__Task statement__. Please copy out, word for word, the part of the material that runs from its start through the line containing "Infrastructure", keeping both ends. Leave the pictures out of your answer.

Entries drawn from a collection

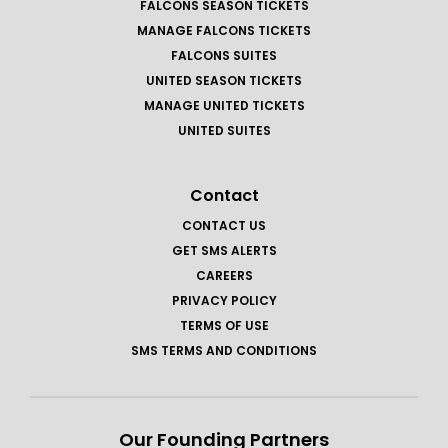
FALCONS SEASON TICKETS
MANAGE FALCONS TICKETS
FALCONS SUITES
UNITED SEASON TICKETS
MANAGE UNITED TICKETS
UNITED SUITES
Contact
CONTACT US
GET SMS ALERTS
CAREERS
PRIVACY POLICY
TERMS OF USE
SMS TERMS AND CONDITIONS
Our Founding Partners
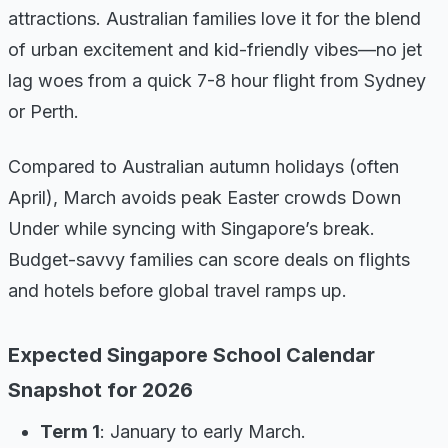
attractions. Australian families love it for the blend
of urban excitement and kid-friendly vibes—no jet
lag woes from a quick 7-8 hour flight from Sydney
or Perth.
Compared to Australian autumn holidays (often
April), March avoids peak Easter crowds Down
Under while syncing with Singapore’s break.
Budget-savvy families can score deals on flights
and hotels before global travel ramps up.
Expected Singapore School Calendar
Snapshot for 2026
Term 1
: January to early March.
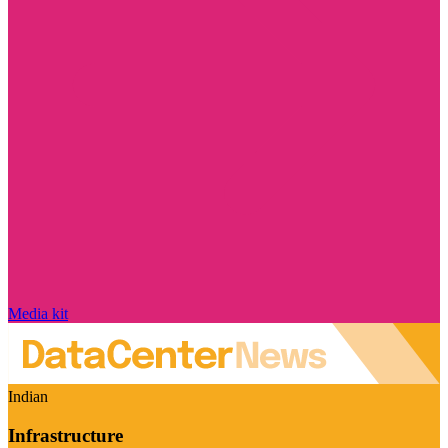
Media kit
Indian
Infrastructure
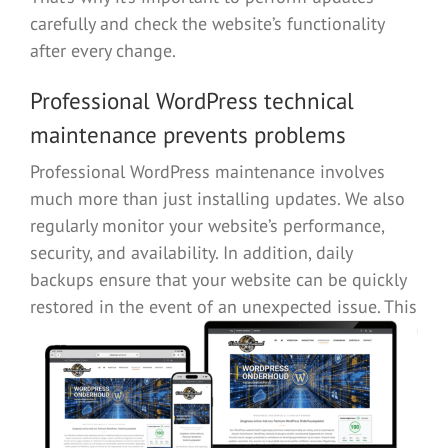
carefully and check the website’s functionality
after every change.
Professional WordPress technical
maintenance prevents problems
Professional WordPress maintenance involves
much more than just installing updates. We also
regularly monitor your website’s performance,
security, and availability. In addition, daily
backups ensure that your website can be quickly
restored in the event of an unexpected
issue. This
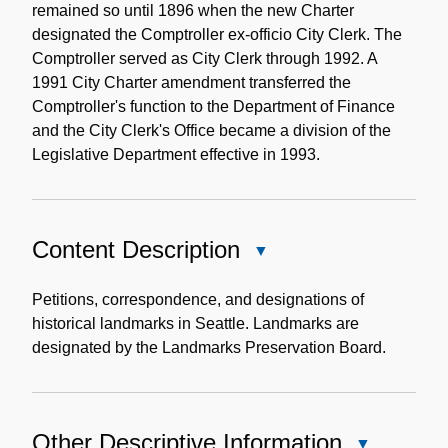
remained so until 1896 when the new Charter
designated the Comptroller ex-officio City Clerk. The
Comptroller served as City Clerk through 1992. A
1991 City Charter amendment transferred the
Comptroller's function to the Department of Finance
and the City Clerk's Office became a division of the
Legislative Department effective in 1993.
Content Description
Close
Content
Description
Petitions, correspondence, and designations of
historical landmarks in Seattle. Landmarks are
designated by the Landmarks Preservation Board.
Other Descriptive Information
Close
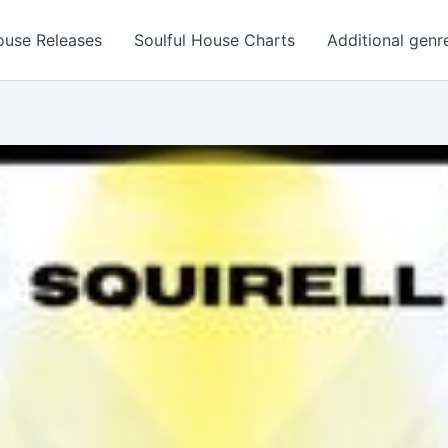
ouse Releases
Soulful House Charts
Additional genr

__Result below__.
FALCONS SEASON TICKETS
MANAGE FALCONS TICKETS
FALCONS SUITES
UNITED SEASON TICKETS
MANAGE UNITED TICKETS
UNITED SUITES
Contact
CONTACT US
GET SMS ALERTS
CAREERS
PRIVACY POLICY
TERMS OF USE
SMS TERMS AND CONDITIONS
Our Founding Partners
attractions. Australian families love it for the blend
of urban excitement and kid-friendly vibes—no jet
lag woes from a quick 7-8 hour flight from Sydney
or Perth.
Compared to Australian autumn holidays (often
April), March avoids peak Easter crowds Down
Under while syncing with Singapore’s break.
Budget-savvy families can score deals on flights
and hotels before global travel ramps up.
Expected Singapore School Calendar
Snapshot for 2026
Term 1
: January to early March.
Media kit
Indian
Infrastructure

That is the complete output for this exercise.